Julia Pond is a transdisciplinary artist, facilitator, and researcher. Her work explores intersections between dance and political economy with improvised movement and text, humour, and, sometimes, bread dough. Julia is currently supported by AHRC TECHNE funding for her practice-based PhD research at Kingston University entitled Re-articulating Value: Embodied Pathways to Sustainability.

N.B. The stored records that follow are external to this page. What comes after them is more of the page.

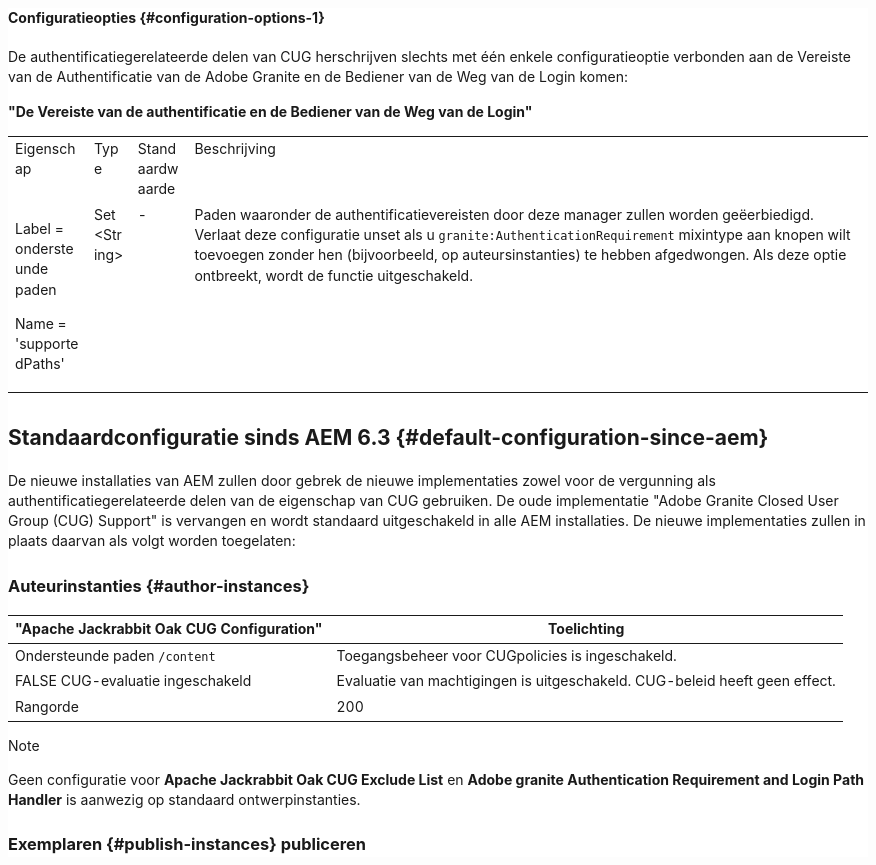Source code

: #### Configuratieopties {#configuration-options-1}

De authentificatiegerelateerde delen van CUG herschrijven slechts met één enkele configuratieoptie verbonden aan de Vereiste van de Authentificatie van de Adobe Granite en de Bediener van de Weg van de Login komen:

**&quot;De Vereiste van de authentificatie en de Bediener van de Weg van de Login&quot;**

<table> 
 <tbody> 
  <tr> 
   <td>Eigenschap</td> 
   <td>Type</td> 
   <td>Standaardwaarde</td> 
   <td>Beschrijving</td> 
  </tr> 
  <tr> 
   <td><p>Label = ondersteunde paden</p> <p>Name = 'supportedPaths'</p> </td> 
   <td>Set&lt;String&gt;</td> 
   <td>-</td> 
   <td>Paden waaronder de authentificatievereisten door deze manager zullen worden geëerbiedigd. Verlaat deze configuratie unset als u <code>granite:AuthenticationRequirement</code> mixintype aan knopen wilt toevoegen zonder hen (bijvoorbeeld, op auteursinstanties) te hebben afgedwongen. Als deze optie ontbreekt, wordt de functie uitgeschakeld. </td> 
  </tr> 
 </tbody> 
</table>

## Standaardconfiguratie sinds AEM 6.3 {#default-configuration-since-aem}

De nieuwe installaties van AEM zullen door gebrek de nieuwe implementaties zowel voor de vergunning als authentificatiegerelateerde delen van de eigenschap van CUG gebruiken. De oude implementatie &quot;Adobe Granite Closed User Group (CUG) Support&quot; is vervangen en wordt standaard uitgeschakeld in alle AEM installaties. De nieuwe implementaties zullen in plaats daarvan als volgt worden toegelaten:

### Auteurinstanties {#author-instances}

| **&quot;Apache Jackrabbit Oak CUG Configuration&quot;** | **Toelichting** |
|---|---|
| Ondersteunde paden `/content` | Toegangsbeheer voor CUGpolicies is ingeschakeld. |
| FALSE CUG-evaluatie ingeschakeld | Evaluatie van machtigingen is uitgeschakeld. CUG-beleid heeft geen effect. |
| Rangorde | 200 | Zie documentatie van eikel. |

>[!NOTE]
>
>Geen configuratie voor **Apache Jackrabbit Oak CUG Exclude List** en **Adobe granite Authentication Requirement and Login Path Handler** is aanwezig op standaard ontwerpinstanties.

### Exemplaren {#publish-instances} publiceren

She is a core member of the Dancing Otherwise Network: Exploring Pluriversal Practices AHRC research network and a member of the Race/Gender Matters Research Group at Kingston University.
As a performer Julia has worked with visual and dance artists including Serena Korda, Julie-Rose Bower, Colleen Bartley, Zorka Wollny, Tina Croll and in Lori Belilove’s Isadora Duncan Dance Company (2001-2005), Isadora Duncan Dance Group London / Paris (2011-2016) and her own Duncan Dance Project (2014-2018) performing in venues like Symphony Space, Wellcome Collection, Kalamata Dance Festival, Ballet Meetings Festival (Lodz) Joyce Soho, Long Center Austin. Teaching credits include Independent Dance, Bath Spa University, TripSpace, Playground Rambert, Lincoln University, Intercultural Roots, People’s Friendship University Moscow, and others throughout the UK and Europe. She was a founding member of experimental contemplative-artistic social sculpture and rural art community the Art Monastery Project (2008-2014). Julia’s performance work has been commissioned by and performed at TripSpace, SOAK Live Art, Trinity Laban (London), Barnstaple Council, Exit Festival (Roma), St John’s Smith Square, Cloud Dance Festival London, Katharine Hepburn Theatre (CT, USA), the Art Monastery (Italy), Round in Circles Productions (Margate) and others.
She has presented research at various conferences and symposia, with recent publications in Documenta Journal and a chapter on dance and degrowth in the forthcoming edited volume Dialogues for Degrowth. Julia was a co-organiser of the Isadora Duncan International Symposium between 2014-2018, which brought Duncan practitioners together to share work and develop best practices. Julia holds an MFA Creative Practice: dance professional from Trinity Laban / Independent Dance and an MA in International Relations. From 2010-2019 she had a parallel career as a director of content for travel tech companies Trip.com and Skyscanner. She is a mother.